El espectáculo que todas las tardes viene ofreciéndonos nuestro cielo al ponerse el sol, ha asumido en la fenecida semana nuevo aspecto i mayores proporciones.
Después de tres ó cuatro días durante los cuales la caída de la tarde se efectuó como en condiciones normales se efectúa, -es decir, con un descenso suave de la luz, desde que el sol trasponía la línea del horizonte hasta que los resplandores descoloridos del crepúsculo se confundían con las primeras sombras de la noche- el fenómeno de la coloración del cielo ha reaparecido con intensidad doblada.
Durante las últimas tardes, así que el astro del día terminaba su carrera, ha asumido el horizonte, en una extensión de casi ciento ochenta grados un tinte rojo de incendio, más intenso hacia la parte por donde el sol se oculta, i más esfumado hacia la terminación de la zona luminosa. Por la parte opuesta del horizonte, es decir, hacia el naciente, la atmósfera ha presentado una ligera coloración morada, efecto, sin duda, de reflejo.

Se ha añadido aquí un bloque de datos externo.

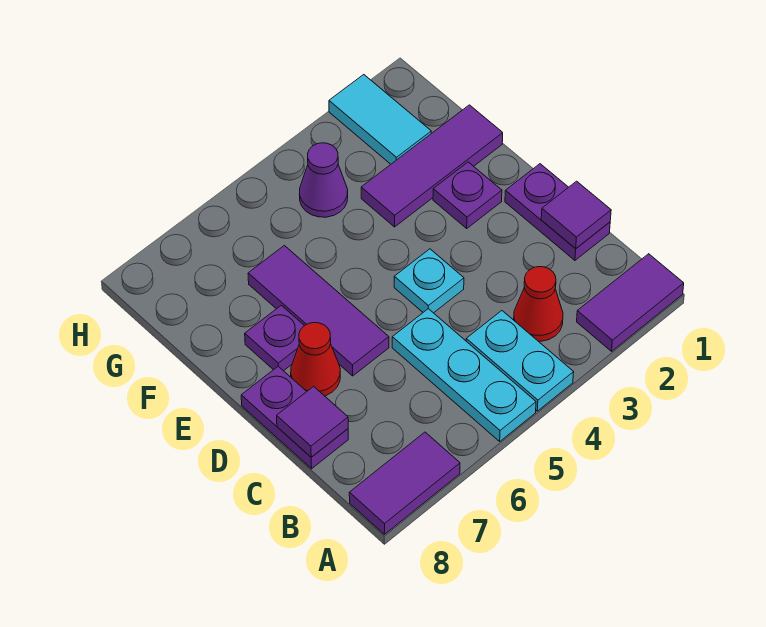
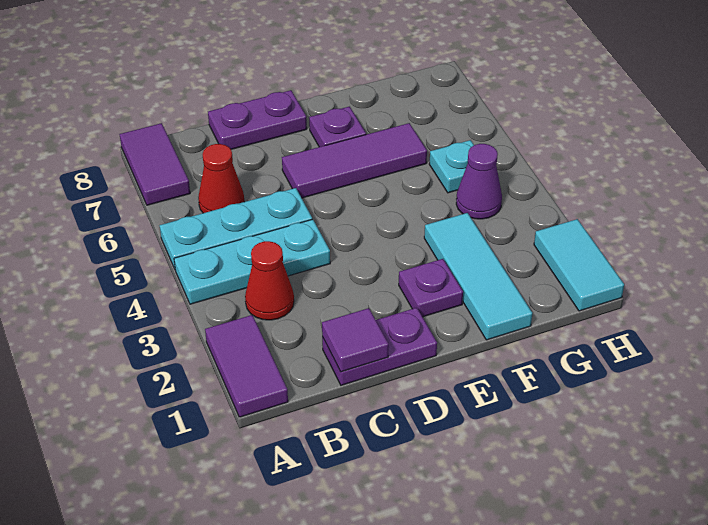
cyan plate A4:B4 level 1 -> cyan plate A4:C4 level 1
purple tile C8 level 2 -> none
cyan plate D4 level 1 -> cyan plate G5 level 1
red cone D7 level 1 -> red cone B6 level 1
purple tile F1:F3 level 1 -> cyan tile F1:F3 level 1
cyan tile G2:H2 level 1 -> cyan tile H1:H2 level 1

Lo que más llama la atención es la duración del fenómeno. A las 8.30 p.m. percíbese todavía la coloración roja, ya más diluida; la noche ha habido en que a la luz coloreada ha reemplazado una luz blanca, parecida a la luz zodiacal.
Más todavía: un corresponsal que habita un pueblo del Sur de la Provincia a veinte kilómetros de Buenos Aires, nos comunica que hará cosa de quince días que observó del lado de Buenos Aires, i á eso de las 9 p.m. un resplandor de luz blanquecina, cómo el reflejo que la luz de las grandes ciudades suele proyectar en las nubes bajas, cuando se las mira desde corta distancia.
Basta con lo que queda dicho para convencerse de que algo anormal pasa, sea en nuestra atmósfera, sea en la atmósfera solar, ó en el sol mismo, que no ha faltado quien atribuya la coloración del cielo a un redoble de actividad en esa ignición solar, que por días perdurables viene prestando el calor i la vida a 1os hombres i á las plantas.